▶ **OBJETIVO A**: Coloque numa lista JSON de strings, uma para cada linha, as linhas da listagem desde a que contém "genus: Cinchona" até o fim da listagem, incluindo as duas pontas. Deixe de fora as linhas em branco.

....

Consuelo Pondé – Diretora da ABI
Quem, semanalmente, ocupa um espaço no jornal não pode deixar de tecer comentário sobre um assunto que impacta o país.
Não me interessa, no caso, comentar sobre a “logística” capenga que “desorientou” a chegada do Papa ao Rio de Janeiro, as gafes cometidas pelos governantes do país, os gastos descabidos e ineficientes com a preparação do Campo da Fé, assuntos por demais divulgados pela mídia.
O que me impulsiona a escrever estas linhas é comentar o sucesso da Jornada Mundial da Juventude, evento que se realiza com intervalos de dois a três anos. No Brasil o encontro estava fadado ao mais completo fracasso, diante das manifestações ocorridas desde o mês de junho. É verdade que grupos radicais tentaram tumultuar a jornada, mas ficaram restritos a pequenos e irreverentes protestos, que não tiveram a repercussão desejada por essas pessoas.
A propósito do iluminado papa, lúcido artigo foi escrito por Hélio Pólvora, nosso escritor maior, que versou sobre os “Falsos Arautos da Mudança“, colocando em cheque a sinceridade do papa Francisco em oposição “à encenação do ex-presidente Lula“, em que se destacam posições antagônicas entre o apego ao poder e ao seu desapego.
O texto de domingo é para ser guardado, pois encerra verdades indiscutíveis e foi escrito por quem tem o pensamento livre para dizer o que lhe vem à cabeça, porque não depende de governo nem escuta a voz da conveniência política. Desconheço, porém, sua crença religiosa.
Em todos os pronunciamentos o Pontífice da Igreja Católica foi coerente com seu pensamento acerca da justiça social, sobre os abusos perpetrados contra jovens infratores pela polícia brasileira (Candelária nunca mais), tendo sido contundente nas críticas feitas aos equivocados rumos da igreja atual.
Na entrevista exclusiva, concedida ao jornalista Gerson Camarotti, respondeu com coragem e transparência todas as questões que lhe foram postas, não poupando críticas contundentes aos casos de pedofilia praticado por sacerdotes, nem a lavagem de dinheiro realizada no banco do Vaticano e outras falcatruas.

....

▶ **OBJETIVO B**: De acordo com o texto extraído, com que intervalo se realiza a Jornada Mundial da Juventude?

....

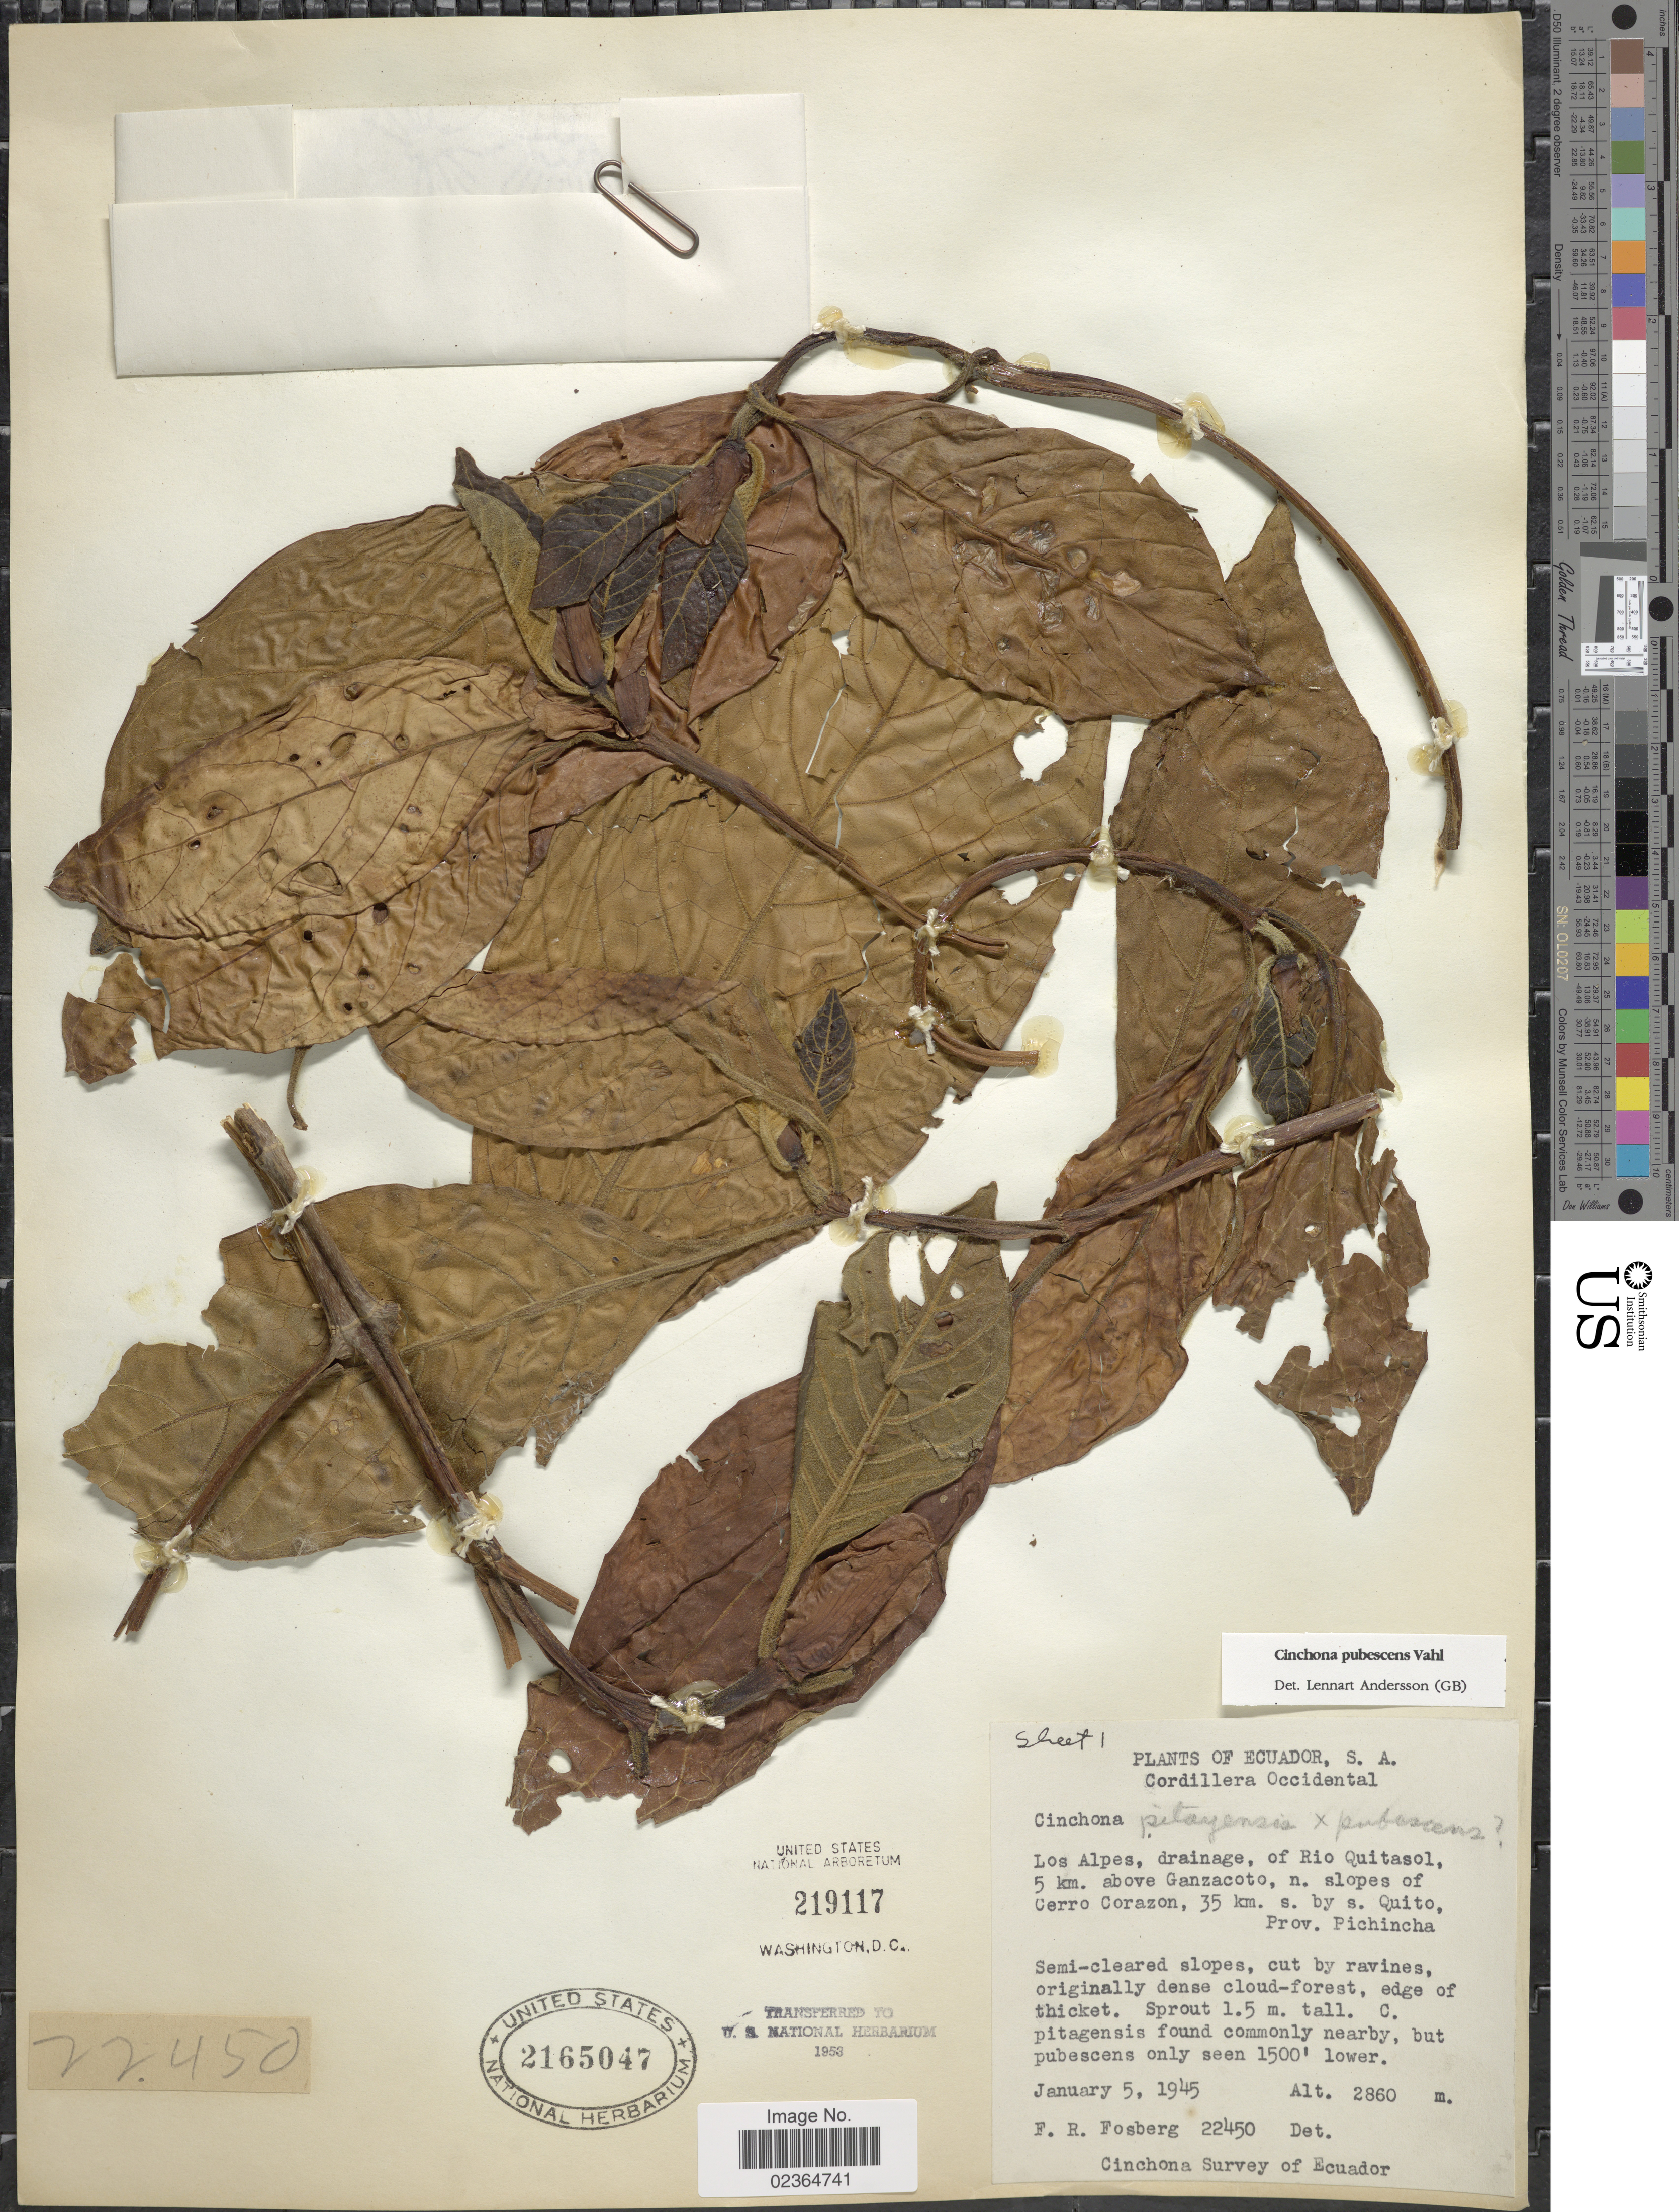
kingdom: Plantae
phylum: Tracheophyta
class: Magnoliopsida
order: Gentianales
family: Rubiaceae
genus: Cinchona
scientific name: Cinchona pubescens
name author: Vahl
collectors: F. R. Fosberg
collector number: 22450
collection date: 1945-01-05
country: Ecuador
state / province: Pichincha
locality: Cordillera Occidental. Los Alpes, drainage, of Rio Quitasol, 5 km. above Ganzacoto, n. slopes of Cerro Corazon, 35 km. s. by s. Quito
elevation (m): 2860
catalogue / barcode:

....

▶ **SOLUÇÃO A**:
[
  "genus: Cinchona",
  "scientific name: Cinchona pubescens",
  "name author: Vahl",
  "collectors: F. R. Fosberg",
  "collector number: 22450",
  "collection date: 1945-01-05",
  "country: Ecuador",
  "state / province: Pichincha",
  "locality: Cordillera Occidental. Los Alpes, drainage, of Rio Quitasol, 5 km. above Ganzacoto, n. slopes of Cerro Corazon, 35 km. s. by s. Quito",
  "elevation (m): 2860",
  "catalogue / barcode:"
]

▶ **SOLUÇÃO B**: Com intervalos de dois a três anos.